Asked by: Ben Johnson, Glasgow
The Neanderthals lived in Europe and Asia from over 200,000 years ago until (in some areas) less than 30,000 years ago. If this question had been asked 20 years ago, the majority of experts would probably have answered yes, but new data and research have shown that our species Homo sapiens originated in Africa during the last 250,000 years from non-Neanderthal ancestors. Our species spread from Africa during the last 60,000 years, and apparently replaced other human lines such as the Neanderthals. How this replacement happened - through conflict or competition - is still unclear, as is what happened when populations of our species encountered the Neanderthals.
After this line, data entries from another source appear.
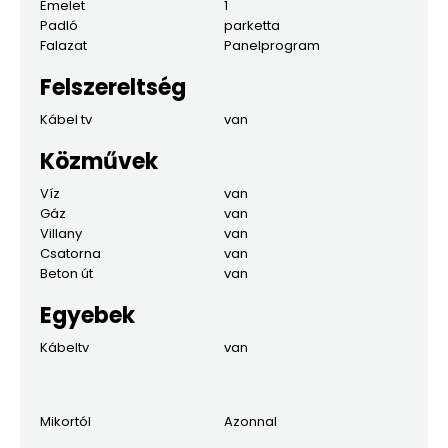
Emelet
1
Padló
parketta
Falazat
Panelprogram
Felszereltség
Kábel tv
van
Közművek
Víz
van
Gáz
van
Villany
van
Csatorna
van
Beton út
van
Egyebek
Kábeltv
van
Mikortól
Azonnal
Although I regard Homo neanderthalensis as a separate species - based on their distinctive anatomy - the Neanderthals were clearly closely related to us. Thus, as may occur with other closely-related species, interbreeding might have happened. Then the question takes on a different meaning, at a much finer level of resolution. While we didn't descend from the Neanderthals through an evolutionary transformation, if there was interbreeding, some of us today (particularly in Eurasia) might have Neanderthal-derived genes. However, my reading of the fossil and genetic data (the latter including some Neanderthal DNA) suggests that any Neanderthal contribution was vanishingly small. So I would still say that the answer, in any meaningful sense, is no.